I've put together a guide to share on how I solved a challenge I couldn't find great documentation on (although some pages and posts got me part of the way). Please let me know of any errors you find.
PROXYING NAGIOS HOSTS BEHIND A FIREWALL
What do you do when you have several hosts behind a firewall that Nagios can't reach?
You could have a separate Nagios server on that side of the network, but then you have to manage and maintain two Nagios servers.
You could open all the hosts up to the Nagios server, but this means doing this for every machine.
Or you could open one machine and have it act as a proxy for the others, thus making all of your hosts available from the same Nagios server.
Guide
On your Nagios server create a hostgroup for your proxy hosts
Typical paths - /usr/local/nagios/etc/... OR /etc/nagios/...
# objects/hostgroups.cfg
define hostgroup {
hostgroup_name proxy_hosts
alias Proxy hosts
}
Why - because we need to keep track of which hosts are proxy hosts & later assign which services will be monitoring them
Add a command to communicate with your proxy_host -
Note: all of this could go in one config - see your cgi.cfg / nagios.cfg for which configs are checked.
# objects/commands.cfg
define command{
command_name check_proxy
command_line $USER1$/check_nrpe -H PROXY -c $ARG1$ -a $HOSTADDRESS$
}
Add a servicegroup & service to check that the host is up -
# objects/servicegroups.cfg
define servicegroup {
servicegroup_name proxyload
alias Proxy load stats
}
# objects/services.cfg
define service{
use generic-service
hostgroup_name proxy_nodes
service_description Check_Proxy_Alive
servicegroups proxyload
check_command check_proxy!check_proxy_ping
}
Note: check_host_alive would work
Add a host template -
# objects/templates.cfg
define host {
name proxy-box
use generic-host
check_period 24x7
check_interval 5
retry_interval 1
max_check_attempts 10
check_command check_proxy!check_proxy_ping
notification_period 24x7
notification_interval 1440
notification_options d,r
contact_groups admins
register 0
}
Add your host -
# objects/hosts.cfg
define host {
use proxy-box
host_name proxy_host_01
check_command check_proxy_ping
hostgroups proxy_nodes
alias ProxyHost01
address 10.##.##.##
}
Reload the configs -
systemctl reload nrpe
Note: This may be called "nagios" or even "nagios-nrpe-server"

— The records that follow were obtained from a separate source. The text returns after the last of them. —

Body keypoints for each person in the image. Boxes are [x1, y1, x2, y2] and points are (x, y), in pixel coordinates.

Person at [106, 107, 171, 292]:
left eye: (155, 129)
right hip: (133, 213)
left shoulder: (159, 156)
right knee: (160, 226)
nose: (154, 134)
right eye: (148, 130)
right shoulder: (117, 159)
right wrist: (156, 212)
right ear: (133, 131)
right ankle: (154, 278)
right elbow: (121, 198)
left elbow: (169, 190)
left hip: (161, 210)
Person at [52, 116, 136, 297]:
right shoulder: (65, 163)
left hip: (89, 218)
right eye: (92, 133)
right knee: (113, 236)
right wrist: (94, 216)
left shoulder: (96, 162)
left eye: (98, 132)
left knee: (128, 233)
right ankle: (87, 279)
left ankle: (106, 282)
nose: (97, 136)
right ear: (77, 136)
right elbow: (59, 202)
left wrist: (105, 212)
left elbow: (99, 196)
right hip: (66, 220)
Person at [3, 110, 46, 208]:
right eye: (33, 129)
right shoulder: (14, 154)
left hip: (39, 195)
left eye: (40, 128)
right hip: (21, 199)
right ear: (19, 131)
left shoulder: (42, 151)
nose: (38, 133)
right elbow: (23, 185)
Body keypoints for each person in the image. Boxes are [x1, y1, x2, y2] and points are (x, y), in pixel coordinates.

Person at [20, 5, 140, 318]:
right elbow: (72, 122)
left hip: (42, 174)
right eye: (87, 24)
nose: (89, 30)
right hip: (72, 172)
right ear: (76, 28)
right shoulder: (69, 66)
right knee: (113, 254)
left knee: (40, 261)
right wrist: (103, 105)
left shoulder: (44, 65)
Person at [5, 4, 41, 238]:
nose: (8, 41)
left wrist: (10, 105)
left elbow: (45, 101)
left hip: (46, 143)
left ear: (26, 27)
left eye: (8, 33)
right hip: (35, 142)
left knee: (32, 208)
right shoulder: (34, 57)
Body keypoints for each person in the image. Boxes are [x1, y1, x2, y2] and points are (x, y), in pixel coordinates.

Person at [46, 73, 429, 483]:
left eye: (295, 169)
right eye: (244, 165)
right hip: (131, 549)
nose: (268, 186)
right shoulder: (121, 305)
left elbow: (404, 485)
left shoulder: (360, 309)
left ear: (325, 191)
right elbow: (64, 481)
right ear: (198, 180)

On the Proxy Gateway add the proxy command:
# nrpe.cfg
command[check_proxy_ping]=/usr/lib64/nagios/plugins/check_ping -H $ARG1$ -w 3000.0,80% -c 5000.0,100% -p 5
Note: the path to the plugins may differ with your distribution
& if you are using existing commands you don't need to recreate them
On a host the only change that needs to be made is that the allowed_hosts should have the IP of the Proxy Gateway in it, but not the IP of the Nagios Server
allowed_hosts=10.##.##.##,127.0.0.1,::1
Test on the Nagios Server -
./nrpe_check -H PROXY-GATEWAY-IP -c check_proxy_alive -a HOST-IP
This will tell the PROXY-SERVER to run check_proxy_alive (ping the host and return the results)

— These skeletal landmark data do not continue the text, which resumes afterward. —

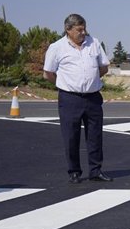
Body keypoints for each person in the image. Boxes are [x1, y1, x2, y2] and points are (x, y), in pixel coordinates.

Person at [43, 14, 113, 184]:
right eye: (79, 30)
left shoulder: (94, 43)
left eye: (84, 28)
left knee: (95, 136)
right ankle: (74, 171)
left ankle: (96, 171)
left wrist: (91, 81)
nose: (83, 32)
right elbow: (48, 74)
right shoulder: (57, 47)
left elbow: (103, 67)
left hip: (93, 98)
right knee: (71, 136)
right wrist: (65, 84)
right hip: (69, 98)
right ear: (68, 30)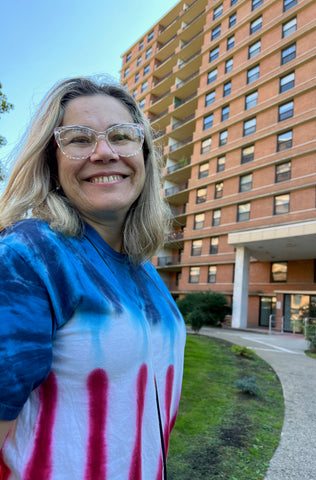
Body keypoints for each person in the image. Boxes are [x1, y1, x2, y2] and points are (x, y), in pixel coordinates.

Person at [0, 77, 186, 480]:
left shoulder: (143, 268)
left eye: (121, 136)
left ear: (144, 155)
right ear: (52, 161)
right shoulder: (29, 256)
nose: (104, 152)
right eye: (79, 139)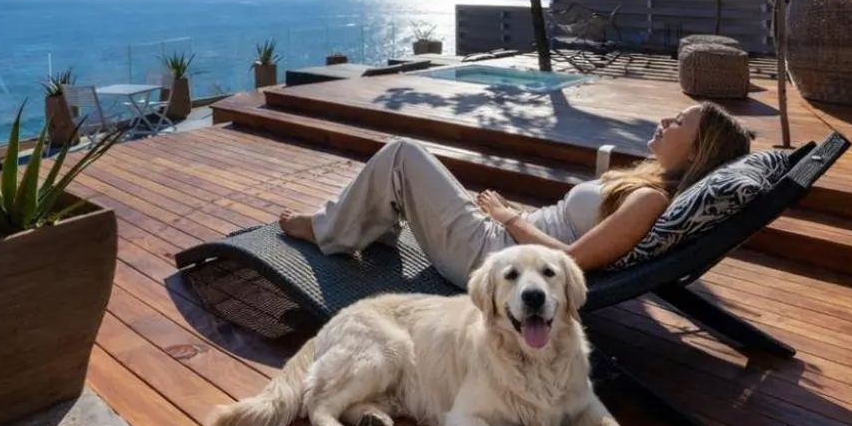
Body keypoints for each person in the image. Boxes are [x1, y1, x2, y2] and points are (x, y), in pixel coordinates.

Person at [279, 102, 753, 287]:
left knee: (403, 154)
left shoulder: (650, 201)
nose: (665, 120)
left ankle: (326, 230)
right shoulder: (649, 186)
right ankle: (364, 226)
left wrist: (507, 217)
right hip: (503, 240)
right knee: (416, 172)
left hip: (494, 256)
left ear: (695, 155)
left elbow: (572, 259)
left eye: (679, 123)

If it fails it should tell you why, but see Troubleshooting below.
The hosts should shortly appear on the Nagio Server front end, with the results appearing shortly after.
Troubleshooting
Check that your Nagios Server and Proxy Gateway can communicate (the Proxy Gateway is already being monitored by Nagios Server).
Check that your Proxy Gateway can communicate with other hosts on that side of the network (on port 5666), and that they are all running Nagios.

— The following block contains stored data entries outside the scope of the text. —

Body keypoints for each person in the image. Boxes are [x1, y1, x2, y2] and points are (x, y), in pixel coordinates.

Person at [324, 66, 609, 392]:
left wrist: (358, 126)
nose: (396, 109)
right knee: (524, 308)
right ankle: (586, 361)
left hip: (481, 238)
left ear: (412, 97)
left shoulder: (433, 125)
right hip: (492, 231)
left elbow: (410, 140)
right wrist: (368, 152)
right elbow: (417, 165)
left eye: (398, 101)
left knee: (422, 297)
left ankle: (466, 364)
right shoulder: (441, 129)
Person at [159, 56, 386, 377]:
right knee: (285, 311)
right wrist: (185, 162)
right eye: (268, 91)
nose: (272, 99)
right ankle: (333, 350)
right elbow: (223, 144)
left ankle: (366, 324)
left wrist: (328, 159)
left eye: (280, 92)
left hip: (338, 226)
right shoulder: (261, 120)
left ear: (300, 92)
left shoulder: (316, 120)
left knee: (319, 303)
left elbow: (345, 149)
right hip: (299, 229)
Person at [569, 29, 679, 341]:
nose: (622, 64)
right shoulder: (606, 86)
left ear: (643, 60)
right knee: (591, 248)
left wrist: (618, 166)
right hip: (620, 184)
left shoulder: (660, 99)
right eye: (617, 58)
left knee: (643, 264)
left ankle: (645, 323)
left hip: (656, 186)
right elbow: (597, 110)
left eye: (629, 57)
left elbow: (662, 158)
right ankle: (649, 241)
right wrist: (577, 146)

Check that your Nagios configs are being loaded?
Check that the target commands are in nrpe.cfg on the Proxy Server and hosts?
(They don't need check_proxy or check_proxy_alive etc. but would need check_host_alive)
Check your paths - the Nagios configs, objects and plugins may be in various different places depending on the distro you are running.
Timeouts - if commands are timing out, taking longer than 10 seconds to return a result, consider adding -t 30
To Do - I'd like to add instructions on using a reverse proxy for the proxy gateway.
& to put this up on some web page for those searching for the info.